[[ Text excerpt open ]]
Just turn the internal flash off then.

The Commander menu has a group for the built in flash. Change the MODE there from TTL or MAN, to instead be "- -" (one of the MODE choices). That turns the internal flash off, and it will not contribute light into your picture.

It will still flash. It is also the Commander (it has two functions, flash and commander), and a commander must flash commands to the remotes, but this occurs BEFORE the shutter opens. Then after than, it can either contribute light into the picture as another TTL or MAN flash, or you can set that groups MODE to be "- -", and it will not contribute light into the picture after shutter opens.

The Command flashing before the shutter opens can cause the human subject to blink however. FV Lock is the work around.

And commander must also flash a weak signal after the shutter opens to trigger the remotes to fire then too. This is same as using any optical slave, with the HUGE exception that the commander trigger is very weak, very near minimum power, very near nothing - where normal optical slaves are triggered by the full working level of some other flash. It can cause a visible highlight in close shiny things (maybe subjects eyeballs). But except for near macro work (or f/1.8 work), it won't affect the lighting - simply too weak. You can add the $12 Nikon SG-3IR panel to prevent that, but it is normally no issue at all (helps minimize blinking too, but the remote TTL units also do preflash, which is not affected by the the SG-3IR (but again, FV Lock is the workaround).
[[ Text excerpt closed ]]
◆ Your objective
Write the next few sentences of the passage above on turning off the camera's built-in flash in Commander mode, starting after its final sentence.
[[ Data extract open ]]
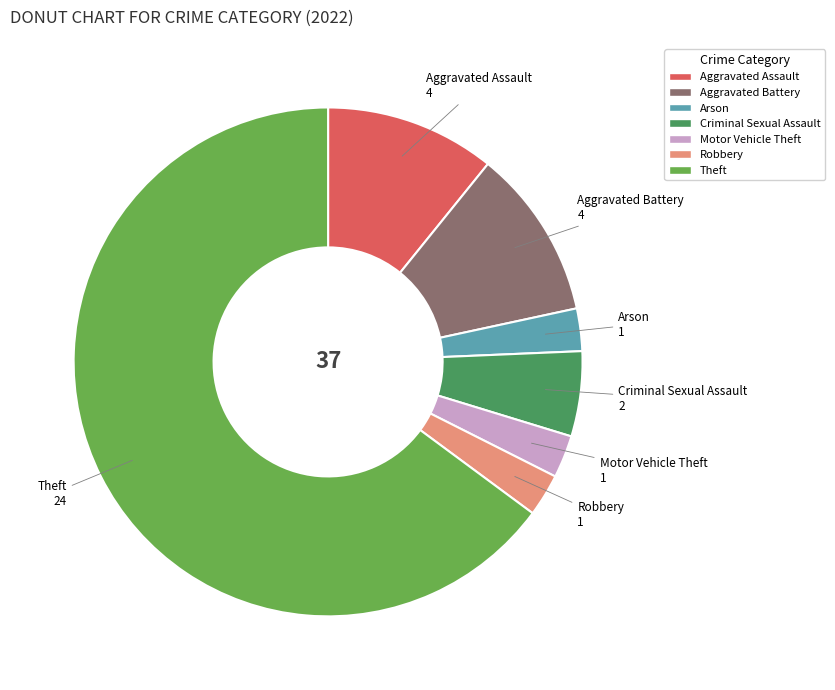

Is there any slice that represents more than half of the pie?

Yes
[[ Data extract closed ]]
◆ Answer space
For more, see Using the Nikon CLS Remote Wireless Flash System

Off subject - The IR part confuses people. ANY flash puts out both visible and IR light (a strong IR component) ... just how flash tubes work. Photocells are sensitive to both (to either). Handheld flash meters have a filter to pass visible and block IR (because IR does not affect our picture, it should not affect the meter either). But the Nikon remote flash sensors have a IR filter to pass only the IR part (I think the Sun has a weaker IR component than the flash, percentage wise). The SU-800 commander has an IR filter to pass only the IR part (helps prevent subject blinking, but again, the remote TTL units still fire their preflash too, which can cause blinking too). The SG-3IR filter passes only IR (blocks visible light, which might affect our picture or cause blinking).

The IR part is really mostly a confusion to us, we are concerned with the visible component that affects our picture.